ESTRATTO FORNITO

SENTENZA DEL GUP DI BRESCIA

Omicidio Nadia Pulvirenti, assolto il 54enne che ha ucciso la terapista siracusana: incapace di intendere e di volere

Omicidio Nadia Pulvirenti, assolto il 54enne che ha ucciso la terapista siracusana: incapace di intendere e di volere

Era totalmente incapace di intendere e di volere. Così il gup del tribunale di Brescia ha assolto Abderrhaim El Mouckhtari, il 54enne marocchino che il 24 gennaio 2017 uccise con dieci coltellate, tra gambe e addome, la sua terapista per la riabilitazione psichiatrica Nadia Pulvirenti, 25 anni, originaria di Siracusa.

COMPITI DA SVOLGERE
(1) Aggiorni il passo dell'articolo sull'omicidio di Nadia Pulvirenti da "Era totalmente incapace" a "originaria di Siracusa.", mettendo "nove coltellate" al posto di "dieci coltellate".
(2) Indichi se le seguenti affermazioni concordano con l'articolo sull'omicidio di Nadia Pulvirenti, rispondendo sì o no e citando le parole decisive: (a) la vittima era originaria di Siracusa; (b) il gup di Brescia ha condannato l'imputato; (c) l'omicidio è avvenuto il 24 gennaio 2017.
(3) Riassuma in due frasi l'articolo sull'omicidio di Nadia Pulvirenti.

DATI DEL DATASET
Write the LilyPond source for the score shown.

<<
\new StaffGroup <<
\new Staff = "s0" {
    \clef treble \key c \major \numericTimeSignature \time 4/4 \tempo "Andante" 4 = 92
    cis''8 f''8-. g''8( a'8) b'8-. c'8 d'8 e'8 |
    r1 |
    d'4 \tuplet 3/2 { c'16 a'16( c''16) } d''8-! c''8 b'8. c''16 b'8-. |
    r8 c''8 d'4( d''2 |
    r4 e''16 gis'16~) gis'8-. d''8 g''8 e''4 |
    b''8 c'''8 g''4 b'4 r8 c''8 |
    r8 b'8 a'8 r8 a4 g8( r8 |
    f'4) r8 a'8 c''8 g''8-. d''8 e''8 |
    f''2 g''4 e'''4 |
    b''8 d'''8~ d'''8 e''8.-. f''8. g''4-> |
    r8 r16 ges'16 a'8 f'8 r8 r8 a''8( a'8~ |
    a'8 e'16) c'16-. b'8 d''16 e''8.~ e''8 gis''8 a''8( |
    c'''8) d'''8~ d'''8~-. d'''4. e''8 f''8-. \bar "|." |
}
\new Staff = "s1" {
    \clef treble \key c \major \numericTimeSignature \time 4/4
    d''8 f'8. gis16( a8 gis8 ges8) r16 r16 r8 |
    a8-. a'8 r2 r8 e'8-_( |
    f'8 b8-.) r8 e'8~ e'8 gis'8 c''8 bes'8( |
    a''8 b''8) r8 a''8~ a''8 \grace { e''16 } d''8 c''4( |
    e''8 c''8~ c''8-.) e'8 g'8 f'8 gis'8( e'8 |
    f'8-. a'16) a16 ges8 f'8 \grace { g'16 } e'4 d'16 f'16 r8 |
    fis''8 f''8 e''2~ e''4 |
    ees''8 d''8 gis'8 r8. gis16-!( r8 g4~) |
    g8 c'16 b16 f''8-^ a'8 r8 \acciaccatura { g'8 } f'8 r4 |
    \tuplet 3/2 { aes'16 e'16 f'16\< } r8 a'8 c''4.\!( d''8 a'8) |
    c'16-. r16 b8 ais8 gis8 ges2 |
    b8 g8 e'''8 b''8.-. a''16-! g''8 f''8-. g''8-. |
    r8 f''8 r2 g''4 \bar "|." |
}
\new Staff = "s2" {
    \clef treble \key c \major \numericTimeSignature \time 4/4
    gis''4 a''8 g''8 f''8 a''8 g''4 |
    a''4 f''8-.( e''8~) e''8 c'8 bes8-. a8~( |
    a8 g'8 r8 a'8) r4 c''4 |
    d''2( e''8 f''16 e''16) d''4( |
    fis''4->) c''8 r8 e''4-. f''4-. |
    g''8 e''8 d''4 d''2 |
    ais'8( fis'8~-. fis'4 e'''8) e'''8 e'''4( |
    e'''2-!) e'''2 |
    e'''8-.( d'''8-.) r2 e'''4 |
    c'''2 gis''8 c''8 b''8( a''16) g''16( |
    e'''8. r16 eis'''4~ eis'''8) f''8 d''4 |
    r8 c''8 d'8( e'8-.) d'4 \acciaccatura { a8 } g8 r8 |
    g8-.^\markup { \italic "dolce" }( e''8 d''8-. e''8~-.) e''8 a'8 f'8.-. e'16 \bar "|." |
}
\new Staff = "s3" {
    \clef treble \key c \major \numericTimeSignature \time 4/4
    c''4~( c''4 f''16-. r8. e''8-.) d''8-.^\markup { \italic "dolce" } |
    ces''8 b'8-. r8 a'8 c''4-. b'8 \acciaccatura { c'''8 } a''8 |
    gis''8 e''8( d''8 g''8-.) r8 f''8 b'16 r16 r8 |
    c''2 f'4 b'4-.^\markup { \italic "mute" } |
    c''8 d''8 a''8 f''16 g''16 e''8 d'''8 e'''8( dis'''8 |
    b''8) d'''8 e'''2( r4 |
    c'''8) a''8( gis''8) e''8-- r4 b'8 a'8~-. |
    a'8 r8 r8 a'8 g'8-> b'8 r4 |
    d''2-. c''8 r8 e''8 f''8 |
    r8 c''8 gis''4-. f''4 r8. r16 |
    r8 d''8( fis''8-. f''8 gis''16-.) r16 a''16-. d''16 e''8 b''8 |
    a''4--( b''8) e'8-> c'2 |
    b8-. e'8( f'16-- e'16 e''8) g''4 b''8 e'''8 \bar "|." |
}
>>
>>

RISPOSTE PER COMPITO
(1)
Era totalmente incapace di intendere e di volere. Così il gup del tribunale di Brescia ha assolto Abderrhaim El Mouckhtari, il 54enne marocchino che il 24 gennaio 2017 uccise con nove coltellate, tra gambe e addome, la sua terapista per la riabilitazione psichiatrica Nadia Pulvirenti, 25 anni, originaria di Siracusa.

(2)
(a) Sì: «originaria di Siracusa».
(b) No: «il gup del tribunale di Brescia ha assolto Abderrhaim El Mouckhtari».
(c) Sì: «il 24 gennaio 2017 uccise».

(3) Il gup del tribunale di Brescia ha assolto il 54enne marocchino Abderrhaim El Mouckhtari, poiché era totalmente incapace di intendere e di volere. Il 24 gennaio 2017 l'uomo aveva ucciso con dieci coltellate la sua terapista per la riabilitazione psichiatrica, la 25enne Nadia Pulvirenti, originaria di Siracusa.